Jeśli ktoś przegapił film "W płomieniach" to niech się cieszy, bo film było poprostu
BEZNADZIEJNY. Pominę słabą pracę reżysera, efekty specjalne też raczej do niczego, ale jak zobaczyłem strażaków którzy przyjechali na miejsce pożaru domu w którym uwięzione było dziecko, to ręce mi opadły. Najpierw kazali, by jednostki będące już na miejscu nic nie robiły (bo to przecież On mieli zostać bohaterami), potem postali ładną chwilę gapiąc się na pożar (to można przypisać złej robocie odwalonej przez reżysera), aż w końcu kapitan stwierdził że trzeba dom przeszukać i wbiegli do tego stojącego w płomieniach domu (płomienie widoczne w oknach na parterze i na piętrze) bez aparatów. Na dokładkę, jakiś strażak kazał żółtodziobowi "pilnować" kapitana, po czym ten kapitan rozkazał temu żółtodziobowi by ten wyszedł na zewnątrz, no i gdy ten kapitan spadł przez zarwaną podłogę piętro niżej i ledwo uszedł z życiem, to jeszcze ten pierwszy strażak miał pretensje do tego żółtodzioba o to że ten nie pilnował kapitana. A najgorsze, że to był dopiero wstęp do filmu. Cała historia z rafinerią dopiero się zaczynała. Ale mój zasób sił w tym miejscu się wyczerpał i choc film miałem nagrany (żeby nie oglądać w nocy) to najzwyczajniej go wyłączyłem.

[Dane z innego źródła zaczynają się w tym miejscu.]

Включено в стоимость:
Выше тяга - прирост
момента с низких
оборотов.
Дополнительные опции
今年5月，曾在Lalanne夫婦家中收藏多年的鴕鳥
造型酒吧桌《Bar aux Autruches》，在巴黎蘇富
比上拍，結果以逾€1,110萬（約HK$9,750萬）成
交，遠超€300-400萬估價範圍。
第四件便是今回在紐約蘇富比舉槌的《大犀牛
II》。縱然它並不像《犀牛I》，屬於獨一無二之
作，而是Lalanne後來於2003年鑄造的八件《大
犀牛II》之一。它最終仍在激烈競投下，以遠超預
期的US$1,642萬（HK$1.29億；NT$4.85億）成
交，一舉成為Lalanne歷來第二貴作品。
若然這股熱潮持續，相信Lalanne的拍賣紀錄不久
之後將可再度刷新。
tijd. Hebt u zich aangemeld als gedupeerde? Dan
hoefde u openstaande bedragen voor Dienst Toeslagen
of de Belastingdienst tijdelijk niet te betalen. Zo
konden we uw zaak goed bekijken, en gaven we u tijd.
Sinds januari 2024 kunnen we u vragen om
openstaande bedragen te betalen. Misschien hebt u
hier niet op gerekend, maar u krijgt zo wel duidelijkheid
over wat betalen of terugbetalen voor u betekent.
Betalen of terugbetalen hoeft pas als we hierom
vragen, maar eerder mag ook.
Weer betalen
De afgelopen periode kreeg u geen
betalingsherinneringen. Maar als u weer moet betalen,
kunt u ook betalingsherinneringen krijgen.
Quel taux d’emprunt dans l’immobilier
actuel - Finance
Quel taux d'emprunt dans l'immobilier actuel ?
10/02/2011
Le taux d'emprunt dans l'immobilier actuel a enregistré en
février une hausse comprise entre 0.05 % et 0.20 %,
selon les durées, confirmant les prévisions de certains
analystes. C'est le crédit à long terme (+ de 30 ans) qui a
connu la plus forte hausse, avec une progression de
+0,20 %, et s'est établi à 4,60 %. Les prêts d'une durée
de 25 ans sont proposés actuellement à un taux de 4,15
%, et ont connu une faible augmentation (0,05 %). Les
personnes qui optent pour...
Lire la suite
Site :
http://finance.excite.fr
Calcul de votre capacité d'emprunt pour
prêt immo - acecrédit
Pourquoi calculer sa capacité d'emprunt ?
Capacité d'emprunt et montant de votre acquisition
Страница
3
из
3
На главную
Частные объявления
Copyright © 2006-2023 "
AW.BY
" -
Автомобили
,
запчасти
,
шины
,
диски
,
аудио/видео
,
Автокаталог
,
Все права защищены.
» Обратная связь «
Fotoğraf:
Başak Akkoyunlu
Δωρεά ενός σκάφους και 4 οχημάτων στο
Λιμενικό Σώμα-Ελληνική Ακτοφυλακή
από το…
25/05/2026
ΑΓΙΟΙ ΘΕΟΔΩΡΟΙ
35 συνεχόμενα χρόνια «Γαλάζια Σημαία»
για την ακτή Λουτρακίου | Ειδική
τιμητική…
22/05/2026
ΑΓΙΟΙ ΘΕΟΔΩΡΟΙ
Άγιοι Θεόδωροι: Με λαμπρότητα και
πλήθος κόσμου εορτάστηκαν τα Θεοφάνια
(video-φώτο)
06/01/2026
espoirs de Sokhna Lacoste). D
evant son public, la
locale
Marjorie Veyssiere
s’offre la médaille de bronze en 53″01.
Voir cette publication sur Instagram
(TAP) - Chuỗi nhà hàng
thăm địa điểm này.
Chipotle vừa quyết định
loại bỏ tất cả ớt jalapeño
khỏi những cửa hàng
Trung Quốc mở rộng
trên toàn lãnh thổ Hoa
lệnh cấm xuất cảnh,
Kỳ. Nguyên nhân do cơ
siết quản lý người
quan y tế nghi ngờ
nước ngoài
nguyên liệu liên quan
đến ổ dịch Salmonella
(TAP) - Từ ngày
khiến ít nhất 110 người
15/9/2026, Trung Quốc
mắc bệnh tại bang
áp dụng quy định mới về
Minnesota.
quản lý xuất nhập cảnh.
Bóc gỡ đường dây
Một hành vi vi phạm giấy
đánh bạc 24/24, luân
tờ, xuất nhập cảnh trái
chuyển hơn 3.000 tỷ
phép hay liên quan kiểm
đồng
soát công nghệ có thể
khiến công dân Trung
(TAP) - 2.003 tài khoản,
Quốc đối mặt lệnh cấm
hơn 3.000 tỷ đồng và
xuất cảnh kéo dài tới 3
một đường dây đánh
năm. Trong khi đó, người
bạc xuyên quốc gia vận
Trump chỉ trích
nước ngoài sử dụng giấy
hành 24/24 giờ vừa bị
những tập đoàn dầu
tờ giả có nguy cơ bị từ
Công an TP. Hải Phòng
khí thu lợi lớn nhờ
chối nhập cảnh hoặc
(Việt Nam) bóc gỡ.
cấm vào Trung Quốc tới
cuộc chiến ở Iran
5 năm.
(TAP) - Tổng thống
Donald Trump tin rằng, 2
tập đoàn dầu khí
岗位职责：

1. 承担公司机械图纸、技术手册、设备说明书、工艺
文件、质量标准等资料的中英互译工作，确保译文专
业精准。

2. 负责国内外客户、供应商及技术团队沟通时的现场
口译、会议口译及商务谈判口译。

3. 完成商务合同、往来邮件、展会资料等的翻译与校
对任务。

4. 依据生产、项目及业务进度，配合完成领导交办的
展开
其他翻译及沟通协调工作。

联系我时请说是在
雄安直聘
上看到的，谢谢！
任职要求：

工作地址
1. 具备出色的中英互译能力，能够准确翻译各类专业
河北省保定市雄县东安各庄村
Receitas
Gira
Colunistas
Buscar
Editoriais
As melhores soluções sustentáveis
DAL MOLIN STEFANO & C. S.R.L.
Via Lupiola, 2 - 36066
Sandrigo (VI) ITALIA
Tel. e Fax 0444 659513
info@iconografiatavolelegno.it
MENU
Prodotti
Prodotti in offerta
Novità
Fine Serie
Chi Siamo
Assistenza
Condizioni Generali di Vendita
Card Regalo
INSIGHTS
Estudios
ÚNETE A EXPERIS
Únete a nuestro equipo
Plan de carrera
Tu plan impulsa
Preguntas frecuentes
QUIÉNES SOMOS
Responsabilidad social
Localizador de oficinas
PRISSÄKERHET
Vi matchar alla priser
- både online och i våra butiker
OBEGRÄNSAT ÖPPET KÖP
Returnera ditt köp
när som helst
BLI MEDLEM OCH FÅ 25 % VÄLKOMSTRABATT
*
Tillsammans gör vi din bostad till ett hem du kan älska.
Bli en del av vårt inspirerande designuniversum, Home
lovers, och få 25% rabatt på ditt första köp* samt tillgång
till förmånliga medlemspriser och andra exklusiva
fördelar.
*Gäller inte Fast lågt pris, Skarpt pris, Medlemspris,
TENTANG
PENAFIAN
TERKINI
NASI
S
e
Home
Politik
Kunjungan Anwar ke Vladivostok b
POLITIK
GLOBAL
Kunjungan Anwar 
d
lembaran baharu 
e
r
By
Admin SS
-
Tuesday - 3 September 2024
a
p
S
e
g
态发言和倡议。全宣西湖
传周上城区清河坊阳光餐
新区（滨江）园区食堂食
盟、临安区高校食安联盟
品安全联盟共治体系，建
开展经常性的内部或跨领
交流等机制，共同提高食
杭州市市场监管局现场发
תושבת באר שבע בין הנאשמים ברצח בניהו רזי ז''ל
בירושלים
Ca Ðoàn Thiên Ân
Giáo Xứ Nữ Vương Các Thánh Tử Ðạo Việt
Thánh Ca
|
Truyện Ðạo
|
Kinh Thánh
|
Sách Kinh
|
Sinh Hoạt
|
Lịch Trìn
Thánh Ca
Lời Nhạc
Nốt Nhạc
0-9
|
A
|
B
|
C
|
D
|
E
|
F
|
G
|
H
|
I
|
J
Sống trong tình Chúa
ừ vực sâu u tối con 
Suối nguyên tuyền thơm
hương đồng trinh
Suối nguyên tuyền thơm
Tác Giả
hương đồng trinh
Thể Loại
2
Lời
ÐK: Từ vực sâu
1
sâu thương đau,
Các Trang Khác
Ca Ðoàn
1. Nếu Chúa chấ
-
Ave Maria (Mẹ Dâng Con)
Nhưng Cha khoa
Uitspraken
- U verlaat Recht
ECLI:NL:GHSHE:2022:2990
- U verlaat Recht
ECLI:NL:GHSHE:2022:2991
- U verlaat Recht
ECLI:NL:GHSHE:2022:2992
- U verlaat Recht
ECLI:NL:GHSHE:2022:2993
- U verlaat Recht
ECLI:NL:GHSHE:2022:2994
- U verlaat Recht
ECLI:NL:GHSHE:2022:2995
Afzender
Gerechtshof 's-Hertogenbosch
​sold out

A wracając do zapowiedzi. Nie wiem czy ktoś z kolegów słyszał, ale kręcony jest (na ukończeniu) film pt. "Ladder 49" czyli "Drabina 49" (Travolta, Phoenix, Barret). Więcej informacji na stronie
www.firehouse.com/ladder49. Film ma opowiadać o strażaku uwięzionym w płonącym budynku i o jego kolegach idących mu na ratunek (tematyka bardzo bliska mojemu ostatniemu "konikowi" czyli
Grupom Szybkiego Reagowania). Trodno wyrokować o jakości filmu przed jego obejżeniem, ale biorąc pod uwagę ilość "konsultacji" jakie producenci i aktorzy odbyli ze strażakami, to film daje nadzieje na realizm przedstawionych w nim działań pożarniczych. Film ma się ukazać w kinach gdzieś na początku 2004 roku.